Yeah, yeah, yeah. In my dreams. Hey, why don’t you make a video! It’s easy! It doesn’t even have to be good. You could win a bunch of signed books, or maybe fifty bucks! Check out the contest rules here.
In other news, I’ve just shipped my latest novel off to my publisher. The original title was “Shayne,” a nod to Jack Schaefer’s classic western novel, Shane. But because almost no one born after 1970 remembers that book, my wise editor suggested an alternate title: Blank Confession. Look for it next November.
I’m now deep into revising my next project—a novel in which nothing happens. Oddly enough, it is shaping up to be my longest YA novel yet. Writing about nothing takes a lot more words than writing about something.

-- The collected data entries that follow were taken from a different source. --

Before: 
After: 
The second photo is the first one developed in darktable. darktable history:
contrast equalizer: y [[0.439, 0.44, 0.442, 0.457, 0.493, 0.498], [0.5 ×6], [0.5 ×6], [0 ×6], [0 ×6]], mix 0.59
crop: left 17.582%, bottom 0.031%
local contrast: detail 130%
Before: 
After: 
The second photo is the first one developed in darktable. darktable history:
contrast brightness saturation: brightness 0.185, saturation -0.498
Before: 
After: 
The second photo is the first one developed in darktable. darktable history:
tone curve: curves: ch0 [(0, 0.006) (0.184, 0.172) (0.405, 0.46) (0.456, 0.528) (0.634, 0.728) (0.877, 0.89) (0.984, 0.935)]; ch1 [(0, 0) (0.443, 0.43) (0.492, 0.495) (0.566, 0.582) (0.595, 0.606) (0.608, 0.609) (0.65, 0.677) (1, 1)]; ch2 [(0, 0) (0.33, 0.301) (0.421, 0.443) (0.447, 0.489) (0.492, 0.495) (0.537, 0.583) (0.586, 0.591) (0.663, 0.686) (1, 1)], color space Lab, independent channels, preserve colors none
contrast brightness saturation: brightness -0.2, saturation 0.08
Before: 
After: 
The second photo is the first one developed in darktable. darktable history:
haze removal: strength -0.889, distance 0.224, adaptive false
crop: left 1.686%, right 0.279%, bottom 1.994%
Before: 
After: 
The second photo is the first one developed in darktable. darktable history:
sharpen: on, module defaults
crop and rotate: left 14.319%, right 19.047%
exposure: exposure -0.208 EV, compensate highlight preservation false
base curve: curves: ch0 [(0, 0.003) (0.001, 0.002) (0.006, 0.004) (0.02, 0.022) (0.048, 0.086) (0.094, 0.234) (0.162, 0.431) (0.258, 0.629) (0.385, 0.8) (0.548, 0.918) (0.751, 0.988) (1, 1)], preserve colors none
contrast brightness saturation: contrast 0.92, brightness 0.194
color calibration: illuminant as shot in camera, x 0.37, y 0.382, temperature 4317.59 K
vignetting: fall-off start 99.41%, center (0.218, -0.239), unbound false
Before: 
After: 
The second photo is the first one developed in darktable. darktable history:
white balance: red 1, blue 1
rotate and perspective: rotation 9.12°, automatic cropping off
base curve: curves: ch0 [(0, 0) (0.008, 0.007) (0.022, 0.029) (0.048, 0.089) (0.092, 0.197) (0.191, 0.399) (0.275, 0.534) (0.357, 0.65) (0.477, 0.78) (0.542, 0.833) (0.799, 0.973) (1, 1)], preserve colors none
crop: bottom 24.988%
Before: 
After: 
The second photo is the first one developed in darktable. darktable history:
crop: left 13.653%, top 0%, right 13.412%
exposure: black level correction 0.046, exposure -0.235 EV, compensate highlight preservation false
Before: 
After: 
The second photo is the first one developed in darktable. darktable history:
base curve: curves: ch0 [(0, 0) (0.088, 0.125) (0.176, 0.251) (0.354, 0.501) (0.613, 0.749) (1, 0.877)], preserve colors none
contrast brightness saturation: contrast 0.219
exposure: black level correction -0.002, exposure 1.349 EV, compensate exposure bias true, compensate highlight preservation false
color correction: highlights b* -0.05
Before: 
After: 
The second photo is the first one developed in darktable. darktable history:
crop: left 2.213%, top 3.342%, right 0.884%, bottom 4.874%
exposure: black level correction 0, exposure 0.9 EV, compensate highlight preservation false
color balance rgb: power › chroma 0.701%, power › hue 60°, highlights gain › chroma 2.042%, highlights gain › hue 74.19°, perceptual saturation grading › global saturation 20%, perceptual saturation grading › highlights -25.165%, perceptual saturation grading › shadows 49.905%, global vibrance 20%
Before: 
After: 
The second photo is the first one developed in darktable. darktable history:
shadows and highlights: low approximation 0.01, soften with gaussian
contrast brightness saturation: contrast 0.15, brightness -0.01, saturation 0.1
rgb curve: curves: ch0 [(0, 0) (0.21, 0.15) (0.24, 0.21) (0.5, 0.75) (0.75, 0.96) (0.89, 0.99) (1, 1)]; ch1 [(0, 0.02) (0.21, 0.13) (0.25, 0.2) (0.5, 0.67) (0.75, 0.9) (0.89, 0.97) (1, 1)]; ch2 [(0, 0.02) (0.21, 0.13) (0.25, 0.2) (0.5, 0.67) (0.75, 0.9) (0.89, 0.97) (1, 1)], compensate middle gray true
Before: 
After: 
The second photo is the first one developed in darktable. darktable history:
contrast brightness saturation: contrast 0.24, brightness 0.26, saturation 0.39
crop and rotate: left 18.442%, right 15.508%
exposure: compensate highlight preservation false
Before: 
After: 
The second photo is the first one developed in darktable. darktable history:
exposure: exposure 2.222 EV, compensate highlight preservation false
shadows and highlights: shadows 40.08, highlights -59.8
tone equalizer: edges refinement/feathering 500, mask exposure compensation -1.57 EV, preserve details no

Just ask Marcel Proust. Or Thomas Disch, who called Proust’s Remembrance of Things Past the “dullest and best of all books.”
2 comments:
I really want to know more about the book in which nothing happens. Maybe writing about nothing requires more words because a person has to write around the perimeter--or maybe the words just dissolve in contact with nothing. Words are only just barely there, anyway.
Blythe, Yesterday I sent the first draft of "the book in which nothing happens" to my editor. The title is THE BIG CRUNCH. Irony, at least, happens, I guess.